In its day, there wasn't really anything like it.

A private setting among branches, remote in the African bush, Treetops offered the privileged elite a chance to encounter wildlife up close, and in safety, as they grazed below.

Elizabeth and Philip kept a handwritten tally of what they saw, recorded on a sheet of paper framed still today inside Treetops.

Large herds of elephant -- "about 40" in one sighting -- were spotted at the watering hole, along with baboons and waterbuck.

"Rhinos all night", read the list dated February 5/6, 1952 and signed by the Princess and Prince, and "in the morning, two bulls fighting".

An aide to the royal couple, instructed to write and thank the hotel's owners, described a "tremendous experience of watching the wild game in its natural surroundings" and day and night "packed with interest".

"I am quite certain that this is one of the most wonderful experiences that either The Queen or The Duke of Edinburgh have ever had," read the letter framed in Treetops dated February 8, 1952.

- Faded memories -

Two years after the historic visit, with Elizabeth having assumed the throne, Treetops burned down in what was rumoured to be an arson attack by anti-colonial Mau Mau rebels.
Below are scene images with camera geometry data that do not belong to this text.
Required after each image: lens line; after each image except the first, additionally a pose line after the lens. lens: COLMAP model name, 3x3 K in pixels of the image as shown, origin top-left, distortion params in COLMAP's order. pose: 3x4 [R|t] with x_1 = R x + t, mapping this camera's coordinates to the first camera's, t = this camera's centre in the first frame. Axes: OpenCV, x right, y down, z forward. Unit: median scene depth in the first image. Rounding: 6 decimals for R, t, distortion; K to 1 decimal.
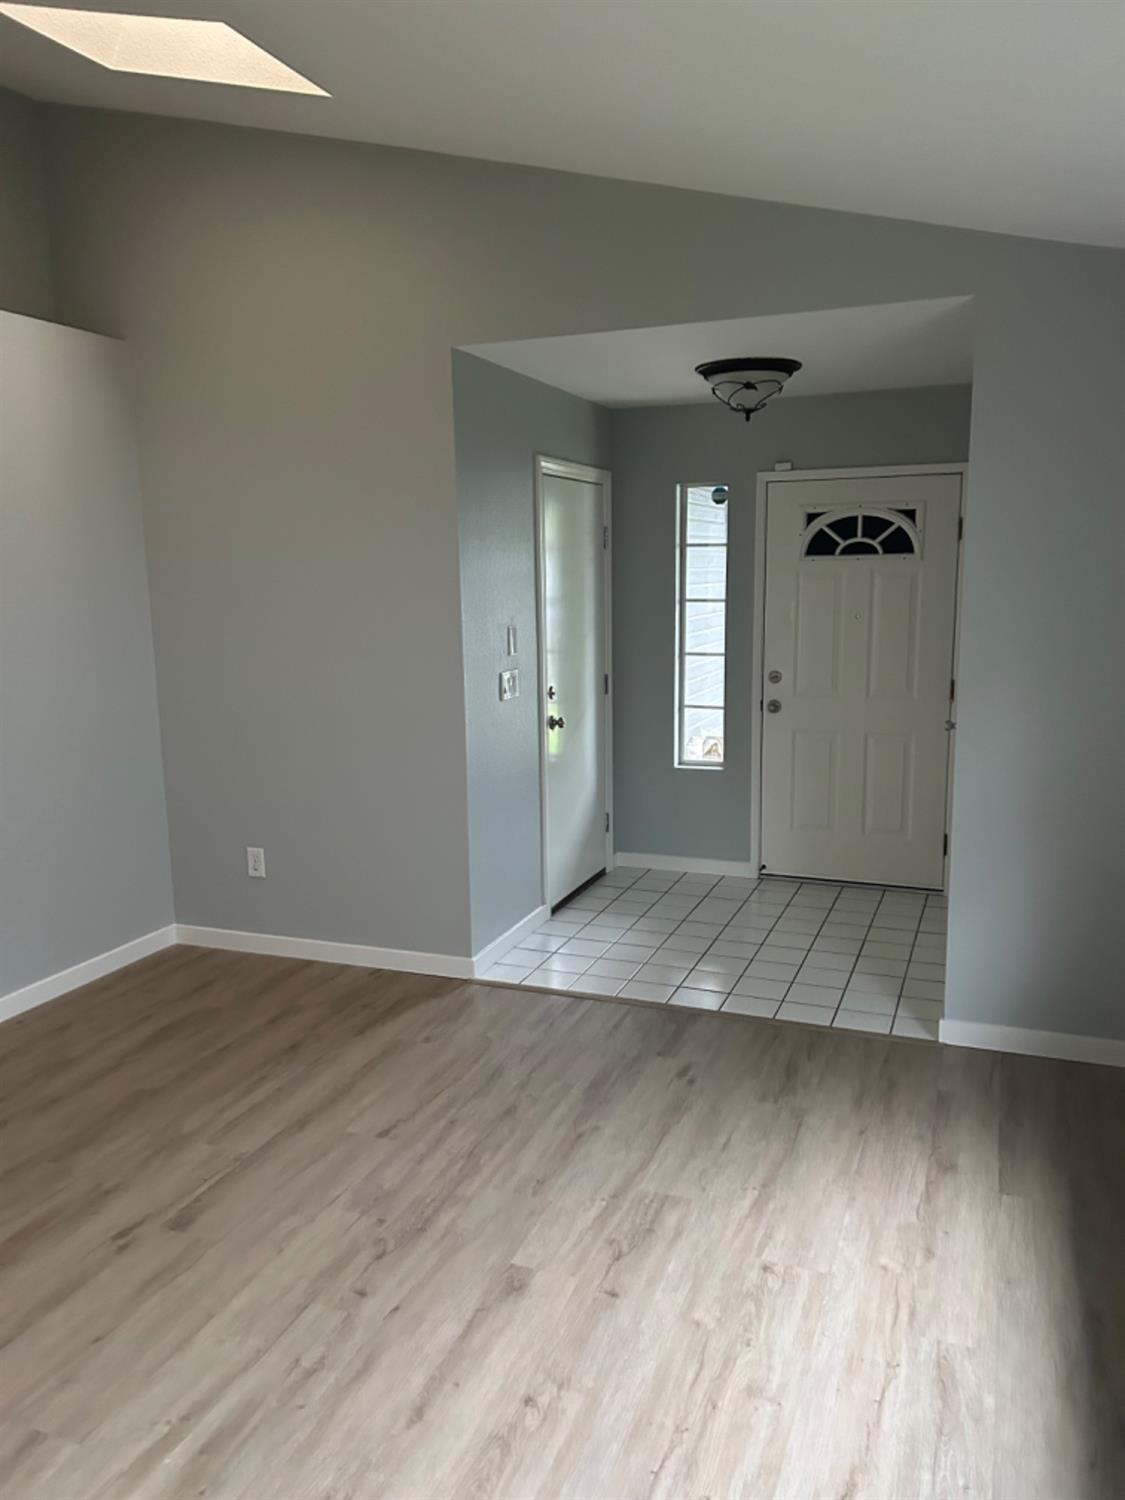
lens RADIAL K [[1122.8, 0, 565.7], [0, 1122.8, 750.4], [0, 0, 1]] dist [0.054058, -0.056875]
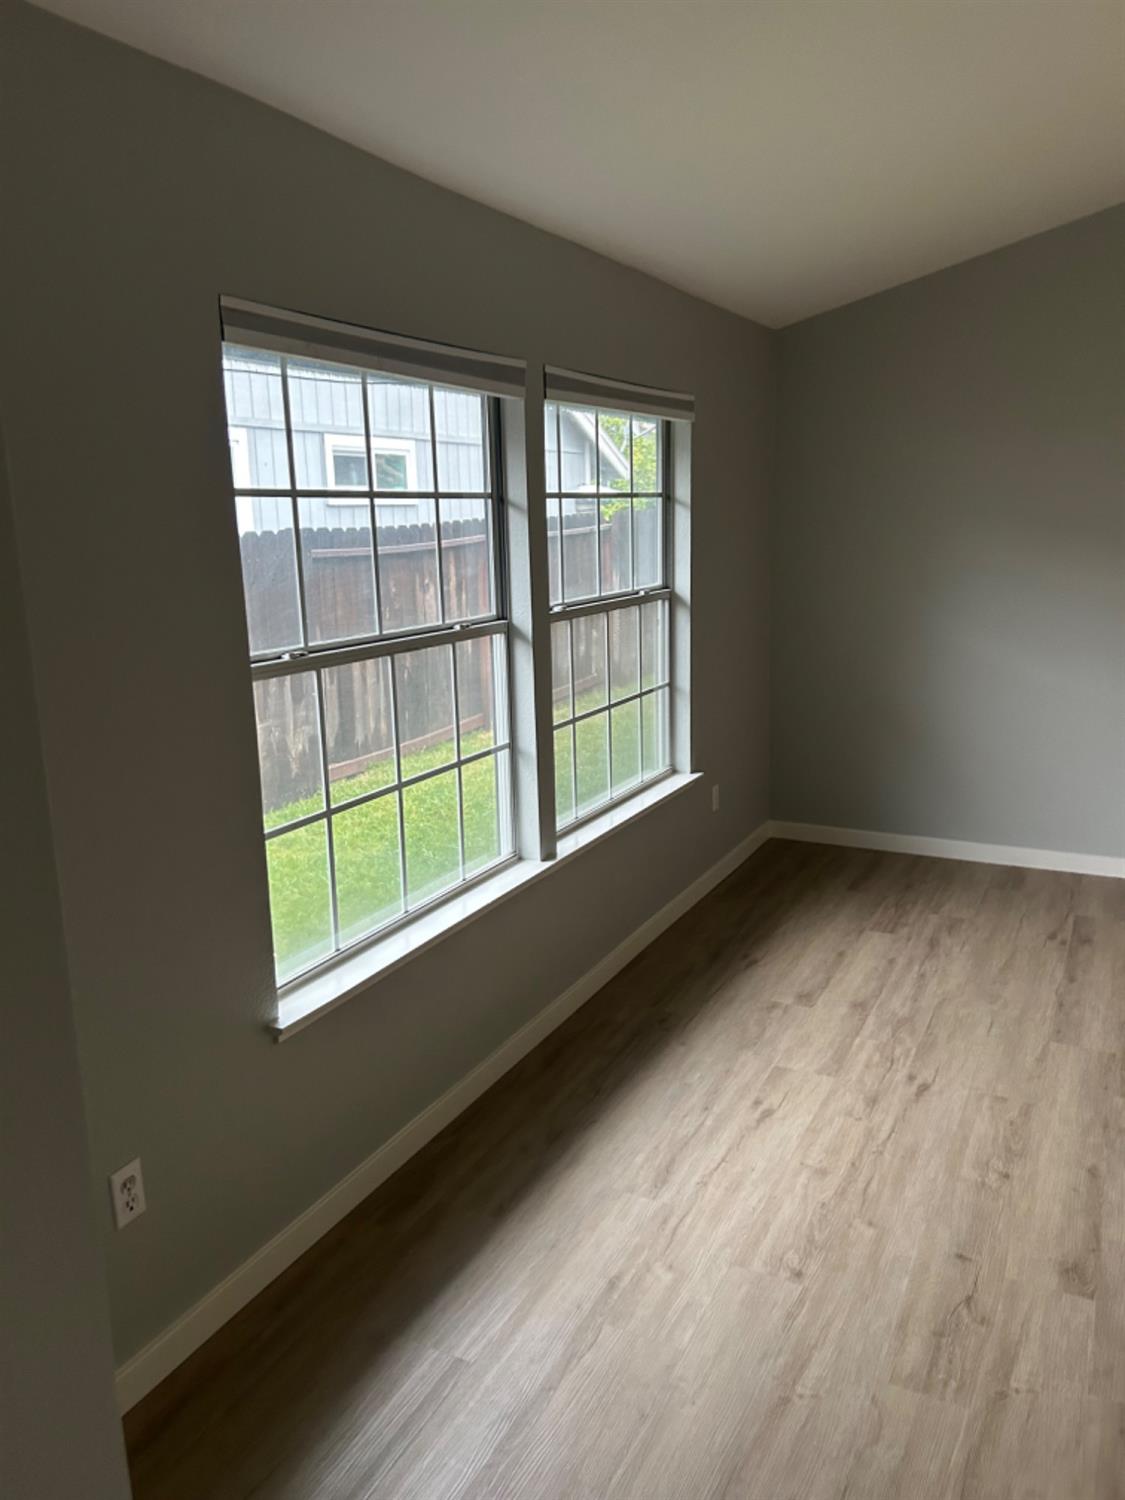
lens RADIAL K [[1122.8, 0, 565.7], [0, 1122.8, 750.4], [0, 0, 1]] dist [0.054058, -0.056875]
pose [[-0.994012, 0.014990, 0.108239, 0.257248], [0.052949, 0.932561, 0.357109, -0.280386], [-0.095587, 0.360701, -0.927770, 1.710252]]
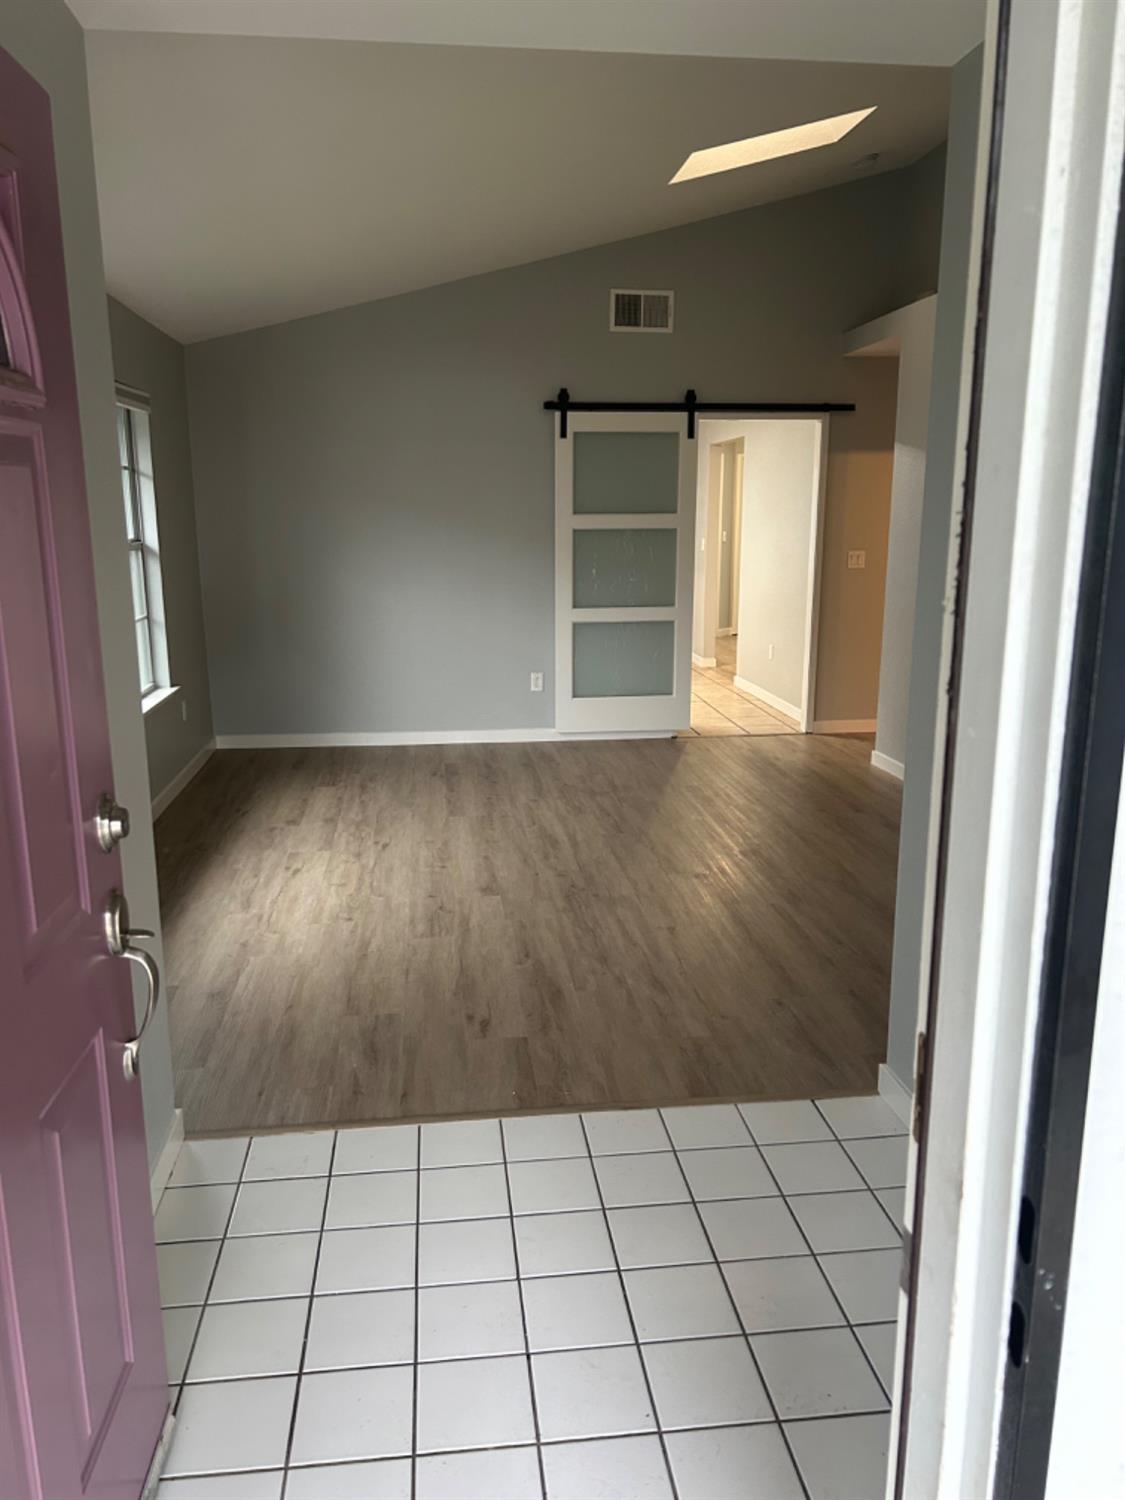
lens RADIAL K [[1122.8, 0, 565.7], [0, 1122.8, 750.4], [0, 0, 1]] dist [0.054058, -0.056875]
pose [[-0.881561, 0.112905, -0.458369, 0.604491], [-0.063439, 0.933835, 0.352033, -0.339646], [0.467787, 0.339417, -0.816070, 2.339238]]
A new, much larger hotel was built on elevated wooden stilts on the opposite side of the watering hole to the original setting, where it still stands today.

The royal visit -- and the legend to go with it -- made Treetops among the most famous hotels in the world.

Well-heeled guests could stay in the Princess Elizabeth Suite, peruse royal memorabilia in the dining room, or gaze upon a portrait of the Queen framed by the tusks of an elephant shot by hunters in the 1960s.

Elizabeth and Philip returned in 1983 -- more formal than safari, with the queen in a knee-length dress, the duke in a blazer and tie -- to find Treetops very much changed in the 31 years between visits.

For many years, nothing more than a plaque marked where they spent that fateful night by the watering hole.

But today it is nowhere to be seen, put in storage after Treetops closed its doors at the onset of the coronavirus pandemic.

Two years later -- as the queen prepares to mark her platinum Jubilee -- it remains shut, a faded icon of a bygone era.